Four major crises in machine learning research
Researchers from CMU and Stanford, Zachary C. Lipton and Jacob Steinhardt, published an article for Machine Learning: The Great Debate at ICML, and pointed out the four major crises in machine learning research: confusion and speculation, and uncertainty Reasons for better results, accumulation of mathematical formulas, and language misuse.
The academic community is generally very serious in everyone's impressions, but recently AI Summit ICML held a debate in Stockholm - Machine Learning: The Great Debates (ML-GD), which is dedicated to scholars and researchers to actively explore the field. The current state of technology, bottlenecks and the impact on society.
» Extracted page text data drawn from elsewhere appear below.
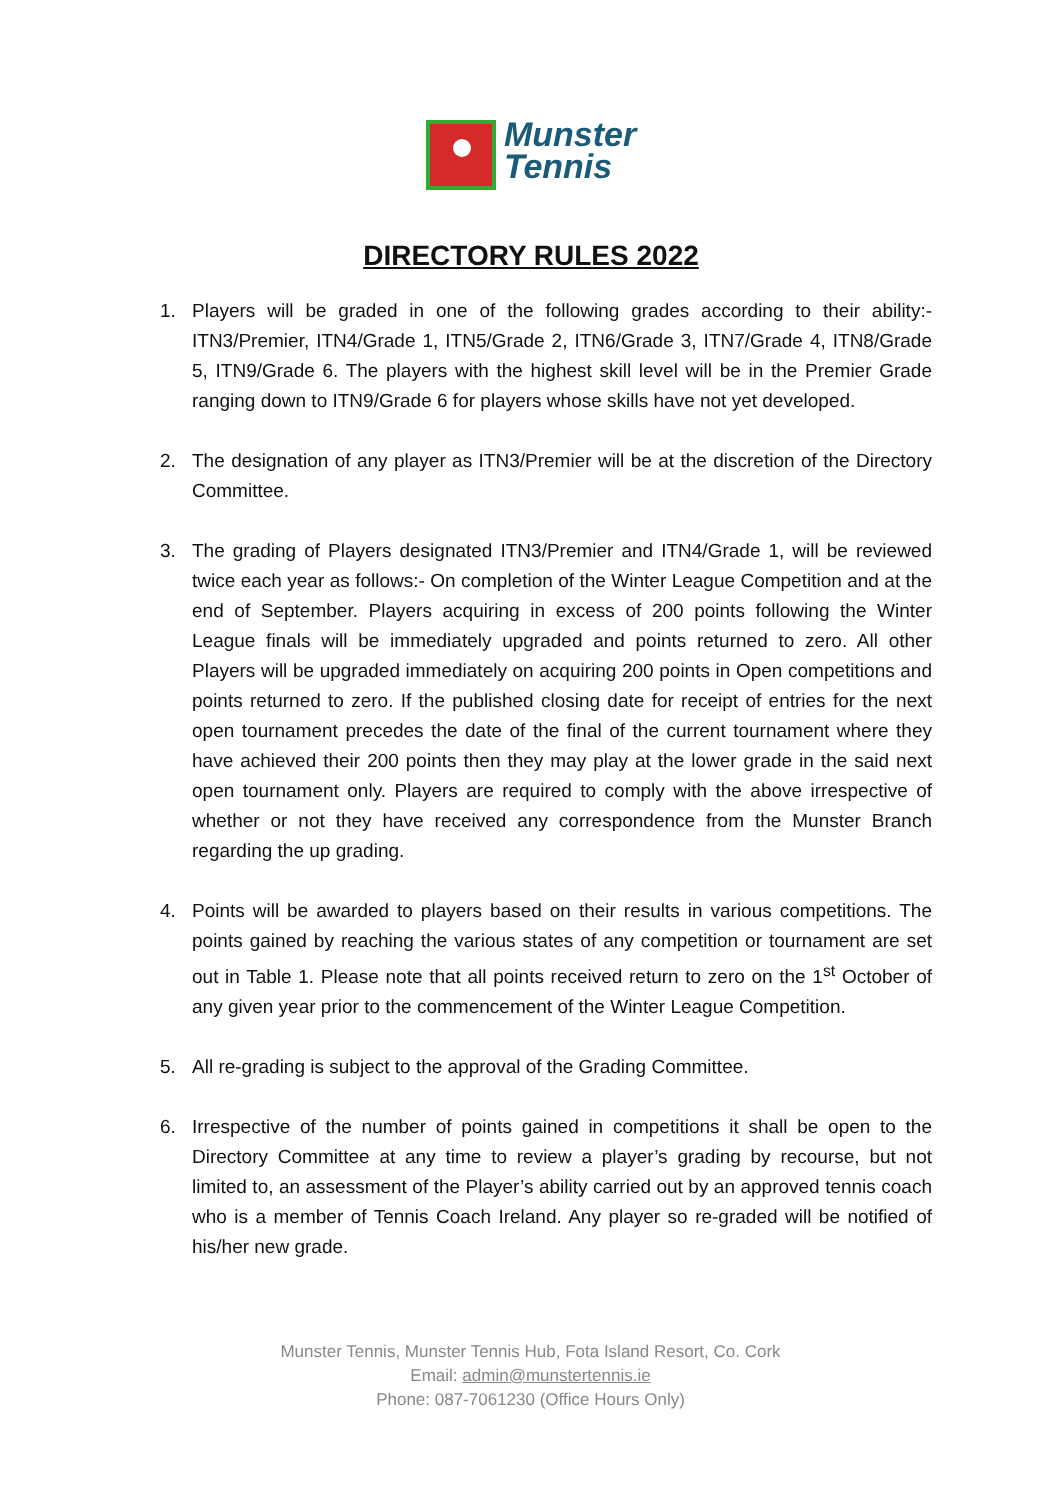Munster
Tennis
DIRECTORY RULES 2022
1. Players will be graded in one of the following grades according to their ability:- ITN3/Premier, ITN4/Grade 1, ITN5/Grade 2, ITN6/Grade 3, ITN7/Grade 4, ITN8/Grade 5, ITN9/Grade 6. The players with the highest skill level will be in the Premier Grade ranging down to ITN9/Grade 6 for players whose skills have not yet developed.
2. The designation of any player as ITN3/Premier will be at the discretion of the Directory Committee.
3. The grading of Players designated ITN3/Premier and ITN4/Grade 1, will be reviewed twice each year as follows:- On completion of the Winter League Competition and at the end of September. Players acquiring in excess of 200 points following the Winter League finals will be immediately upgraded and points returned to zero. All other Players will be upgraded immediately on acquiring 200 points in Open competitions and points returned to zero. If the published closing date for receipt of entries for the next open tournament precedes the date of the final of the current tournament where they have achieved their 200 points then they may play at the lower grade in the said next open tournament only. Players are required to comply with the above irrespective of whether or not they have received any correspondence from the Munster Branch regarding the up grading.
4. Points will be awarded to players based on their results in various competitions. The points gained by reaching the various states of any competition or tournament are set out in Table 1. Please note that all points received return to zero on the 1<sup>st</sup> October of any given year prior to the commencement of the Winter League Competition.
5. All re-grading is subject to the approval of the Grading Committee.
6. Irrespective of the number of points gained in competitions it shall be open to the Directory Committee at any time to review a player’s grading by recourse, but not limited to, an assessment of the Player’s ability carried out by an approved tennis coach who is a member of Tennis Coach Ireland. Any player so re-graded will be notified of his/her new grade.
Munster Tennis, Munster Tennis Hub, Fota Island Resort, Co. Cork
Email: admin@munstertennis.ie
Phone: 087-7061230 (Office Hours Only)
Zachary C. Lipton, who is known as AI internet public figure, and Stanford researcher Jacob Steinhardt published the paper "Troubling Trends in Machine Learning Scholarship", which was a tweet and sparked a heated discussion.
Perspective background
Machine Learning (ML) researchers are working on the creation and dissemination of knowledge about "data-driven algorithms." According to research, many researchers are eager to achieve the following goals:
Theoretical explanation of learnable content
Deep understanding of experimentally rigorous experiments
Build a working system with high prediction accuracy
While it is subjective to determine which knowledge is worth exploring, once the topic is determined, it is most valuable to the community when it serves the reader, creating the foundation and articulating it as clearly as possible.
What kind of paper is more suitable for readers? We can list the following characteristics: these papers should
(i) provide an intuitive feel to help the reader understand, but should be clearly differentiated from proven strong conclusions;
(ii) an empirical investigation that considers and excludes other assumptions;
(iii) clarify the relationship between theoretical analysis and intuition or experience;
(iv) Use language to help readers understand, choose terminology to avoid misunderstandings or unsubstantiated content, avoid conflicts with other definitions, or be confused with other related but different concepts.
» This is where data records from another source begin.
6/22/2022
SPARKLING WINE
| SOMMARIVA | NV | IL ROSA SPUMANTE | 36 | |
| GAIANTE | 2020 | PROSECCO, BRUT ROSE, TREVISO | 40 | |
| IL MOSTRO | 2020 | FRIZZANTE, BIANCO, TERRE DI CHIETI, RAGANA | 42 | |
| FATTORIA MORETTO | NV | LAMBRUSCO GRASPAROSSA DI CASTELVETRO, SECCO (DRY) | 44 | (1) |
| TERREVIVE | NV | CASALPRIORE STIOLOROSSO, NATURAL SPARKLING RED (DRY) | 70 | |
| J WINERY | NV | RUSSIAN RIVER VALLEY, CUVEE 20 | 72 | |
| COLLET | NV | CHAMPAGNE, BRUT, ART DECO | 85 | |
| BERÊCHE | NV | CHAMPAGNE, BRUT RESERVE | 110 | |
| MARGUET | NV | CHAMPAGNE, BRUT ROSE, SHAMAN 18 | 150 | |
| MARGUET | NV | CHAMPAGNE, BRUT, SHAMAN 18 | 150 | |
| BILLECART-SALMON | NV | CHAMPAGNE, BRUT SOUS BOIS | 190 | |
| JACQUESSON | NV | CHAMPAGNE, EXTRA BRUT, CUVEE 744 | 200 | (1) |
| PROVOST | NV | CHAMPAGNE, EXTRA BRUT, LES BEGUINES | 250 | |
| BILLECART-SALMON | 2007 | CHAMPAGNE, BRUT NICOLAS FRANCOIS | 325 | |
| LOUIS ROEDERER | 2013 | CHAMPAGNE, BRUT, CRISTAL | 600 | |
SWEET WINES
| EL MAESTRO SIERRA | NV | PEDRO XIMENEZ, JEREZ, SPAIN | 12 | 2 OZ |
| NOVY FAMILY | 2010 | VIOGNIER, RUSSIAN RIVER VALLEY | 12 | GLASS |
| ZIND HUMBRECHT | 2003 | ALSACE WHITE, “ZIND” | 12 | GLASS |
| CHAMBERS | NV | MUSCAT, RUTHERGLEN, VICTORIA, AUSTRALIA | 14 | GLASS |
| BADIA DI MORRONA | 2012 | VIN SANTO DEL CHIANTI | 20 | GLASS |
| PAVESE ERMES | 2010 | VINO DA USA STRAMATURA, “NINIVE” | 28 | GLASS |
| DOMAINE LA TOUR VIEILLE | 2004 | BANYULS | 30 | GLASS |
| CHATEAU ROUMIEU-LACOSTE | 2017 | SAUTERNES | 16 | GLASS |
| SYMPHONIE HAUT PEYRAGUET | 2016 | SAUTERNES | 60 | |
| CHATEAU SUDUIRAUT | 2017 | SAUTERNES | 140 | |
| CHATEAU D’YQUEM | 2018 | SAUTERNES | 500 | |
Four major crises in machine learning research
Although machine learning has made some progress recently, these "ideal" states often deviate from reality. In this article, we focus on the following four modes, which seem to be the most popular in ML academic (schoolar-ship):
It is impossible to distinguish between objective explanations and speculations.
It is impossible to determine the reason for the better result. For example, when it is actually because of the fine tuning of the hyperparameters, it is emphasized that it is not necessary to modify the neural network structure.
Mathematical formula stacking: Use confusing mathematical terms without clarification, such as confusing technical and non-technical concepts.
Language misuse, for example, using artistic terms with spoken language, or excessive use of established technical terms.
While the reasons behind these models are uncertain, they can lead to rapid community expansion, insufficient number of reviews, and often unbalanced academic and short-term success metrics such as the number of documents, attention, and entrepreneurial opportunities. While each model provides appropriate remedies (but is not recommended), we will also discuss some speculative suggestions on how the community can respond to these trends.
Defective academic research may mislead the public and hinder academic future research. In fact, many of these problems are circulating in the history of artificial intelligence (and more broadly, in scientific research). In 1976, Drew Mc-Dermott [1] accused the artificial intelligence community of giving up self-discipline and prophesying that "if we can't criticize ourselves, others will help us solve the problem."
Similar discussions occurred repeatedly throughout the 1980s, 1990s, and 2008 [2, 3, 4]. In other areas such as psychology, poor experimental standards weaken people's trust in the authority of the discipline. The current strong trend of machine learning is due to the large number of rigorous research to date, including theoretical research [5, 6, 7] and empirical research [8, 9, 10]. By improving clear-cut scientific thinking and communication, we can maintain the trust and investment that the community currently enjoys.
to sum up
Some people may think that these problems can be improved through self-discipline and self-correction. Although this view is correct, the machine learning community needs to repeatedly discuss how to construct reasonable academic standards to achieve this self-correction.